DATA FOR REVIEW ->

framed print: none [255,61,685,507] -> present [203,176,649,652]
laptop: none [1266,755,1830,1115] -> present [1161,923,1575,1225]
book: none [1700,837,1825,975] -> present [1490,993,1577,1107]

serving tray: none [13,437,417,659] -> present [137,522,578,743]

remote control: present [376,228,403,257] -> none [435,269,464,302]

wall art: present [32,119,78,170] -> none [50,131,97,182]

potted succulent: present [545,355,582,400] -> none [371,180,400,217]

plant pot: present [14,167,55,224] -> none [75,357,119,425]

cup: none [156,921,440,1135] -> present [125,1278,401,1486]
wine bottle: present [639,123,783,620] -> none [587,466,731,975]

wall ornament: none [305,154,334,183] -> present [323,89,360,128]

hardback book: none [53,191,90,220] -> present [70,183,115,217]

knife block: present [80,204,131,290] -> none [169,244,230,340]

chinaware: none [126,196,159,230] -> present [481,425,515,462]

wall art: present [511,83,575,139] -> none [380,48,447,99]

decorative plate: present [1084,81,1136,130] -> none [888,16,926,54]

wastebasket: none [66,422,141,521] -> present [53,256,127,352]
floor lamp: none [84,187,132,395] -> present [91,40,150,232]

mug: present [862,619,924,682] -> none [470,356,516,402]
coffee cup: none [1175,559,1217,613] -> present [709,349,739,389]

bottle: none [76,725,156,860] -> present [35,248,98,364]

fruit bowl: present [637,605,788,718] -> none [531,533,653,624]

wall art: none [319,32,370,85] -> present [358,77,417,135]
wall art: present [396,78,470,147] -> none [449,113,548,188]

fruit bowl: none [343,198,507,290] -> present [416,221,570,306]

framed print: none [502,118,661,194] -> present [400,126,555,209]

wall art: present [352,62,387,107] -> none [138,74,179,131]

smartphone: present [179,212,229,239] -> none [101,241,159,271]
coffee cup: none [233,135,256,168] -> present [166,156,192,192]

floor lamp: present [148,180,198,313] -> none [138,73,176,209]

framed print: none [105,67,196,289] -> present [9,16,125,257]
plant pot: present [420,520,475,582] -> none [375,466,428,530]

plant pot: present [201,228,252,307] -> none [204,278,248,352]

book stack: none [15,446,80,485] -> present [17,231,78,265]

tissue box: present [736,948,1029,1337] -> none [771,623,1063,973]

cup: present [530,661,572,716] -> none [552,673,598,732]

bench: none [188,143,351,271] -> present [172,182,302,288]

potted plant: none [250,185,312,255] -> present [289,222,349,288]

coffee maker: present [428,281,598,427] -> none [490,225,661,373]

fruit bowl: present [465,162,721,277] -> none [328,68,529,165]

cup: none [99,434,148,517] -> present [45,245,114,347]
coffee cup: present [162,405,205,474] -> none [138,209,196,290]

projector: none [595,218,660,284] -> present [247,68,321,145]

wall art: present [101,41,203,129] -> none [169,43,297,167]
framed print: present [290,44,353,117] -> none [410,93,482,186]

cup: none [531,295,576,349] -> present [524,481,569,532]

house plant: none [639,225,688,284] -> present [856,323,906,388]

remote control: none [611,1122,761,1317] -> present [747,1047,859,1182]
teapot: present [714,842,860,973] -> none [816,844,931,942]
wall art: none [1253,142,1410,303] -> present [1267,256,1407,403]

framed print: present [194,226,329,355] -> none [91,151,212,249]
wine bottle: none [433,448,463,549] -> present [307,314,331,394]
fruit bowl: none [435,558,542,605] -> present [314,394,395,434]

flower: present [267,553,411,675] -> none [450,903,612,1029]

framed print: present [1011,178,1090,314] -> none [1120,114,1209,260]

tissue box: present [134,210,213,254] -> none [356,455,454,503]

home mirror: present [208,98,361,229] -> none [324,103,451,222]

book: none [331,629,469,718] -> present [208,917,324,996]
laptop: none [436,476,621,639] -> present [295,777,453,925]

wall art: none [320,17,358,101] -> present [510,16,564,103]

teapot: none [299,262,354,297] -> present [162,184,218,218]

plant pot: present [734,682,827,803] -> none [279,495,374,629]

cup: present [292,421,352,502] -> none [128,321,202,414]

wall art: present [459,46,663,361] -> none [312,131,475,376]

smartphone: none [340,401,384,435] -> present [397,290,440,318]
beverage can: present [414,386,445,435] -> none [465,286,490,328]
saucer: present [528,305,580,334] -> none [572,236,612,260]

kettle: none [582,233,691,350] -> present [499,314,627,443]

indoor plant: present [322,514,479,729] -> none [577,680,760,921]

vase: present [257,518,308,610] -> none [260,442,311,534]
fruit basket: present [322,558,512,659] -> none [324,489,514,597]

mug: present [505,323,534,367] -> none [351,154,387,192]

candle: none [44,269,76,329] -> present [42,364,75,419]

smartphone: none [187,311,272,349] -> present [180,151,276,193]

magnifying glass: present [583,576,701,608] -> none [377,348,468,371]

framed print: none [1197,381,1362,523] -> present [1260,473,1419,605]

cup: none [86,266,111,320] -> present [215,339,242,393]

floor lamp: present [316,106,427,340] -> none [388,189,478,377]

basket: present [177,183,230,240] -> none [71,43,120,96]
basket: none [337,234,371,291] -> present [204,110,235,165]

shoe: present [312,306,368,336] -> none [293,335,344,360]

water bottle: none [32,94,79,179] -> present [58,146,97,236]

WORK ITEM ->
Lines containing "print" in the records above: how many are there? Give only the number.

TASK RESULT ->
7